::: RECORDS SUPPLIED
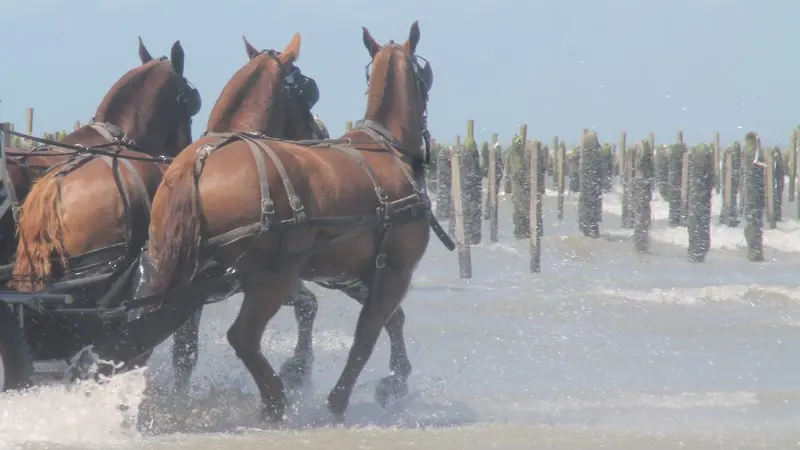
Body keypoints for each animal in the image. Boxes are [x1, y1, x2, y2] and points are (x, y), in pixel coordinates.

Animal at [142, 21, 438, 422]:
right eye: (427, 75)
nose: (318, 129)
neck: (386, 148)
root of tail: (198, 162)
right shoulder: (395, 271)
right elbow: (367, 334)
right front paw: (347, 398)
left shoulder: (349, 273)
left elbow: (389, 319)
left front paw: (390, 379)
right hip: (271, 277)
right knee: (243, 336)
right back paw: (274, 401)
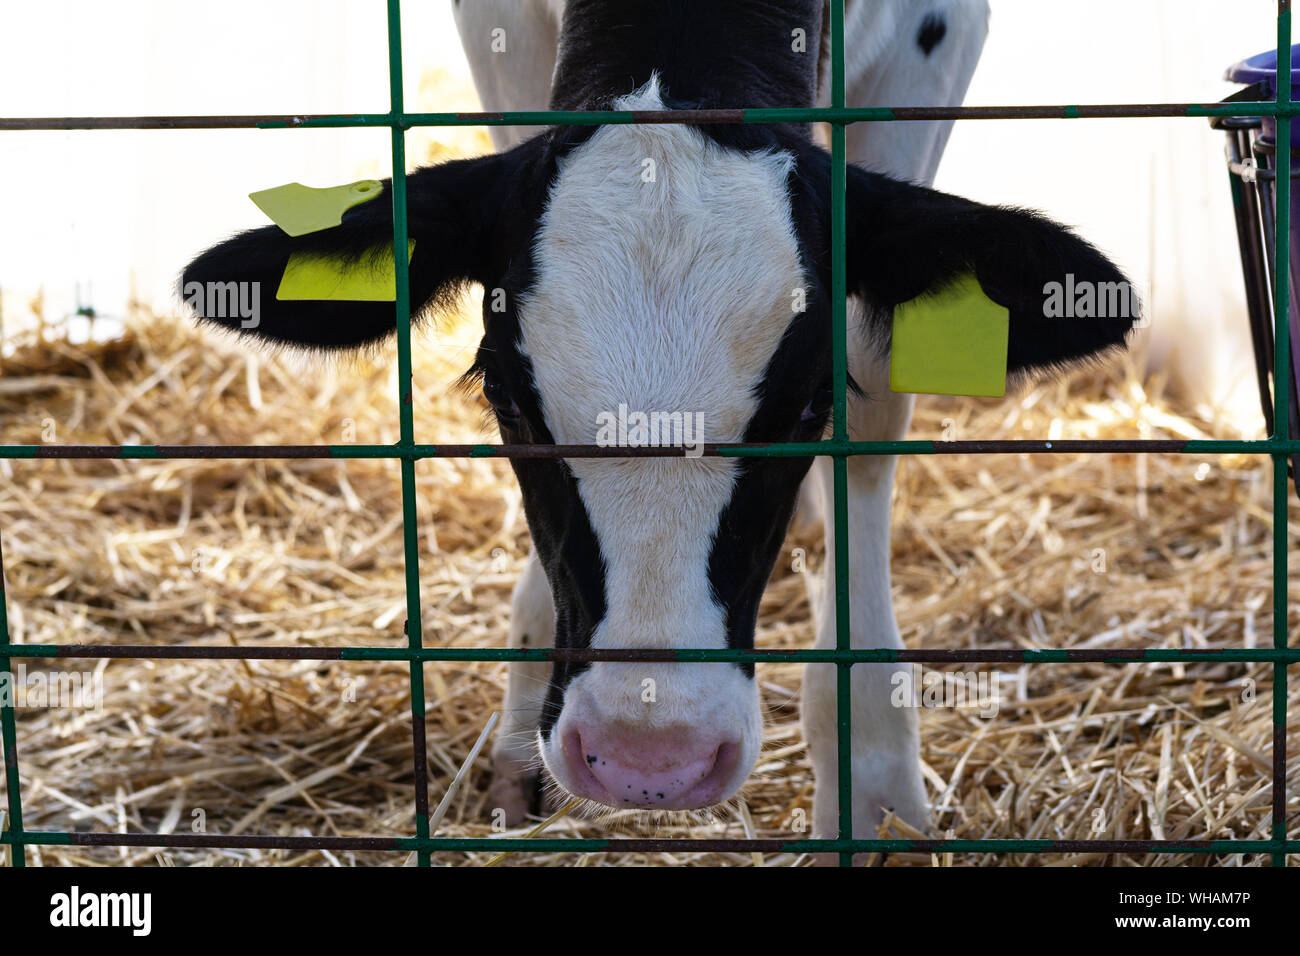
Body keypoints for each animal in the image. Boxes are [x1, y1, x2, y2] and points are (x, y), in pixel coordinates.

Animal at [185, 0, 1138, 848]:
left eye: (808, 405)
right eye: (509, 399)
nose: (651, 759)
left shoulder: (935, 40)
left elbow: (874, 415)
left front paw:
::::::
> **TRY IT**: Which of the lines above hold the word "right"? Copy each one.

> **OUTPUT**:
right eye: (427, 75)
right shoulder: (395, 271)
right elbow: (367, 334)
right front paw: (347, 398)
right hip: (271, 277)
right knee: (243, 336)
right back paw: (274, 401)
right eye: (509, 399)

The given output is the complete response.